(Dataset items)
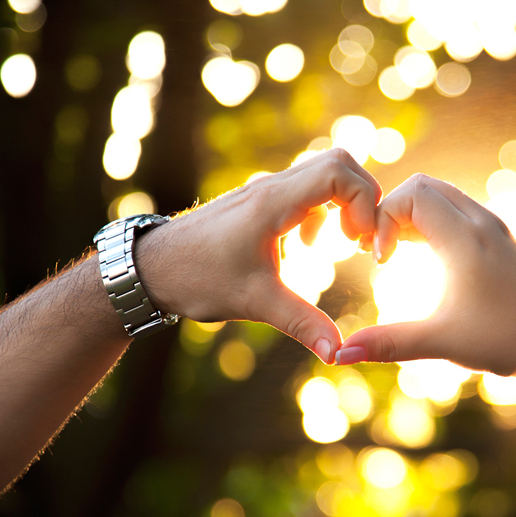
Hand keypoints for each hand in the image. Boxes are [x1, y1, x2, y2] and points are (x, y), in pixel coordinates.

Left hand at [135, 148, 380, 363]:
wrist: (150, 268)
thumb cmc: (197, 279)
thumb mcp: (254, 303)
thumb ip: (302, 323)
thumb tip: (337, 353)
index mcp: (273, 203)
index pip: (338, 172)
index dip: (365, 202)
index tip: (360, 243)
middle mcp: (271, 187)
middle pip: (339, 162)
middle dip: (362, 197)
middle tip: (359, 239)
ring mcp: (264, 190)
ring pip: (322, 172)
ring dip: (343, 202)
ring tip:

__Task statement__.
Show every line above in which the word "thumb" appears.

__Solution for this task__.
thumb cmc: (197, 279)
thumb mcp: (254, 303)
thumb ip: (302, 323)
thumb tip: (337, 353)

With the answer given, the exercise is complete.